▸ **ESTRATTO DELLA PAGINA**
A proposito dell'asse Prc-Ds

PRC: Curzi contrattacca

In una lettera all'«Unità» conferma il dissenso su Folli, ma anche sulla svolta ulivista
Il direttore si prepara al confronto nella direzione del 18 giugno.
Il dissenso è sul «Corriere della Sera» ma soprattutto sull'accordo Bertinotti-D'Alema

Lo scontro tra il direttore del quotidiano del Prc Liberazione e la leadership del partito non si è affatto concluso. Criticato aspramente e sconfessato da Bertinotti per aver attaccato la nomina di Stefano Folli alla guida del Corriere della Sera, isolato dal gruppo di testa del suo giornale, Sandro Curzi ha scelto di passare al contrattacco con una mossa clamorosa tanto nel metodo quanto nel merito. Ha inviato una lunga lettera all'Unità, che la ha pubblicata ieri, non solo per ripetere uno per uno i motivi del suo dissenso dalla posizione del segretario sulla nomina di Folli, ma anche per criticare apertamente la «svolta» nei rapporti con l'Ulivo. Curzi ricorda di non aver mai sostenuto la tesi che vedeva nella destra e nell'Ulivo due facce della stessa medaglia. Concorda sull'«obiettivo senz'altro giusto» di arrivare a un accordo di programma tra Ulivo e Prc, anche se lamenta che la svolta sia avvenuta senza metterne al corrente il giornale, che avrebbe potuto «prepararla e accompagnarla».
Ma sulle modalità con cui si sta materialmente compiendo l'operazione, e dunque sulle sue prospettive, Curzi affonda la lama. Chiede una discussione che affronti temi spinosi, che si chieda «perché dopo aver previsto e aiutato movimenti tanto ampi e radicali non li abbiamo intercettati nel voto», che metta all'ordine del giorno «quali siano le discriminanti minime ma essenziali per un accordo di governo».

Con questa mossa, Curzi si prepara al confronto nella riunione della direzione del prossimo 18 giugno. In quell'occasione, fa sapere, non si dimetterà ma metterà la direzione di fronte a una scelta: «Voi mi avete nominato. Decidete voi se devo restare o me ne devo andare». Dopo la lettera all'Unità, mantenerlo al posto di comando equivarrà giocoforza a confermarne la direzione effettiva e non solo nominale. Curzi, insomma, mira a bloccare la manovra che vorrebbe mantenerlo alla guida di Liberazione, ma svuotando il ruolo di ogni potere effettivo.

Nel quotidiano, del resto, il clima negli ultimi giorni è stato a dir poco pesante, e i rapporti del gruppo più vicino a Bertinotti col direttore dissenziente gelidi. Curzi è stato accusato più volte di essere «antipatizzante nei confronti del segretario». Le due posizioni opposte sul caso Corriere della Sera sono tornate a misurarsi ieri, nell'assemblea che doveva decidere la partecipazione o meno del giornale allo sciopero dei giornalisti proclamato per martedì prossimo. E' passata la linea favorevole alla partecipazione, ma con il parere contrario della codirettrice Rina Gagliardi e del vicedirettore Salvatore Cannavò.

▸ **ELENCO VOCI**
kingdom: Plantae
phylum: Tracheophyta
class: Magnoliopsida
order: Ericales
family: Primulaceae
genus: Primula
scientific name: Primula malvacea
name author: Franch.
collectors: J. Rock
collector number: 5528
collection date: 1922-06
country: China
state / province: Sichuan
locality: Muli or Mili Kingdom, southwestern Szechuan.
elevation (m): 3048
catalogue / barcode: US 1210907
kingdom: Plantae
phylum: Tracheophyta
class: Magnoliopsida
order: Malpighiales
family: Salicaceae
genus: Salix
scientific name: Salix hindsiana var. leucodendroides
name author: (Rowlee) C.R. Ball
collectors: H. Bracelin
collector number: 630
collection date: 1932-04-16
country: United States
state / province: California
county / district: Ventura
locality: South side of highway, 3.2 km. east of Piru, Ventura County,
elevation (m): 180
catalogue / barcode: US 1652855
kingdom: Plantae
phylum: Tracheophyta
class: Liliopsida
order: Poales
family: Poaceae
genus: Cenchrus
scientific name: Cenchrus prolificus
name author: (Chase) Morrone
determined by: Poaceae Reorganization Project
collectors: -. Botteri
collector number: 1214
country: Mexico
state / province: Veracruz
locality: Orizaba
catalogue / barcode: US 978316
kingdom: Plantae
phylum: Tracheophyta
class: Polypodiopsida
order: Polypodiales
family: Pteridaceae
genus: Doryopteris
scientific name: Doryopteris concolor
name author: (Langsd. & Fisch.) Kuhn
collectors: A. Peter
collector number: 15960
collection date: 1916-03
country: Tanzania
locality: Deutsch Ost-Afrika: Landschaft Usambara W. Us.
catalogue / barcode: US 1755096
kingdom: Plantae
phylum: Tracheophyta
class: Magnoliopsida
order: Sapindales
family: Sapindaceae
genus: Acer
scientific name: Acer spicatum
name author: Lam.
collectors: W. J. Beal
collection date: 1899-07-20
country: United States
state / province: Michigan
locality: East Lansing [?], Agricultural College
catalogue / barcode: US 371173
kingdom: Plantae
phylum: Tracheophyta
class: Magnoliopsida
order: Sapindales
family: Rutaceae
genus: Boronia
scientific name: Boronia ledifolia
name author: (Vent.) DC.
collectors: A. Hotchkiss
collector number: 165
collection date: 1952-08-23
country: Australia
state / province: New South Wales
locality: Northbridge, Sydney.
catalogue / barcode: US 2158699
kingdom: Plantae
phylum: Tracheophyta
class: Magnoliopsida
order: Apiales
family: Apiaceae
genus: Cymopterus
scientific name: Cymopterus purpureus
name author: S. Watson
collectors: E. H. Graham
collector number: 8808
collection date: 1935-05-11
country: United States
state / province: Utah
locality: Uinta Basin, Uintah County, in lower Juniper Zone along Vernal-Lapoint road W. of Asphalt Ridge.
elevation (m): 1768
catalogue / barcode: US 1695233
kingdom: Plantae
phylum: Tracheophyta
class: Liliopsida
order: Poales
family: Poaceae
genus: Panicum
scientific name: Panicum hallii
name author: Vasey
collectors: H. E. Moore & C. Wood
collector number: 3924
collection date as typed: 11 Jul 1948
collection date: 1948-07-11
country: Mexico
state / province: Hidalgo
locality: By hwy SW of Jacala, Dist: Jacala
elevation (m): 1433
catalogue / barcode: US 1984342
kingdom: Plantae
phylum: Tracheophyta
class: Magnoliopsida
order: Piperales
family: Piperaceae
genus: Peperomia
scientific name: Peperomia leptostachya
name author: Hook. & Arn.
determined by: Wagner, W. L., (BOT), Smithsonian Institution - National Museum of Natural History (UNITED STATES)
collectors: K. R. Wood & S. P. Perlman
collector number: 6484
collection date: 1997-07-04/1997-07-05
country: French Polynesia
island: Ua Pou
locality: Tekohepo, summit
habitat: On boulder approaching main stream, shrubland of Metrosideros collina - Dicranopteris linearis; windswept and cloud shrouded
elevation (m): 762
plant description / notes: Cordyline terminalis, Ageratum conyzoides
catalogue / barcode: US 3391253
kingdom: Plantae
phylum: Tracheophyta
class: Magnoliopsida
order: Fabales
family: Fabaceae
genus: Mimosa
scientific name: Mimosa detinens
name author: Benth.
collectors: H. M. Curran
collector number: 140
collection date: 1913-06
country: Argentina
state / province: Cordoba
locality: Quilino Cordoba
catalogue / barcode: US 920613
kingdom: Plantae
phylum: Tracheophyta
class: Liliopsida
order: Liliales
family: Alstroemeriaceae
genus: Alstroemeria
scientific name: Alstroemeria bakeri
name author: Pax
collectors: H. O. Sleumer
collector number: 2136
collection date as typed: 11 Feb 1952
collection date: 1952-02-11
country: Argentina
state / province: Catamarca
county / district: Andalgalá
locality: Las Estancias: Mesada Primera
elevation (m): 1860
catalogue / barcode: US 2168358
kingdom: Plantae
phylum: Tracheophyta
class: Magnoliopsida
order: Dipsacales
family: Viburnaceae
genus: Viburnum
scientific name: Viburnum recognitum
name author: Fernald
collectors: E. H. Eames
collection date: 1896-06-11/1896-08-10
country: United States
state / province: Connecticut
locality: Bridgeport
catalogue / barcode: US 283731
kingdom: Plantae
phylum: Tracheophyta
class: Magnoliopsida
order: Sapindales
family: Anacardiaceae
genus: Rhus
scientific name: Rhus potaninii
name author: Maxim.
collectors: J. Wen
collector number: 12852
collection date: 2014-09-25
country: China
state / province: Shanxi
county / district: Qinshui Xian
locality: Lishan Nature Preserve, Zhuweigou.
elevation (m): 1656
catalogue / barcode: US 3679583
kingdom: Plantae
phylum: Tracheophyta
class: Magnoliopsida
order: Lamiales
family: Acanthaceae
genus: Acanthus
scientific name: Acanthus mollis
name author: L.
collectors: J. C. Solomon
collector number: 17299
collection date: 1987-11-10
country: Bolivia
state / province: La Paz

▸ **DESCRIZIONE ESERCIZIO**
Trascrivi dall'articolo su Curzi e il Prc il passo compreso tra "Con questa mossa, Curzi" e "ogni potere effettivo.", estremi inclusi. Le voci riportate sopra non servono per lo svolgimento.

▸ **RISPOSTA AL COMPITO**
Con questa mossa, Curzi si prepara al confronto nella riunione della direzione del prossimo 18 giugno. In quell'occasione, fa sapere, non si dimetterà ma metterà la direzione di fronte a una scelta: «Voi mi avete nominato. Decidete voi se devo restare o me ne devo andare». Dopo la lettera all'Unità, mantenerlo al posto di comando equivarrà giocoforza a confermarne la direzione effettiva e non solo nominale. Curzi, insomma, mira a bloccare la manovra che vorrebbe mantenerlo alla guida di Liberazione, ma svuotando il ruolo di ogni potere effettivo.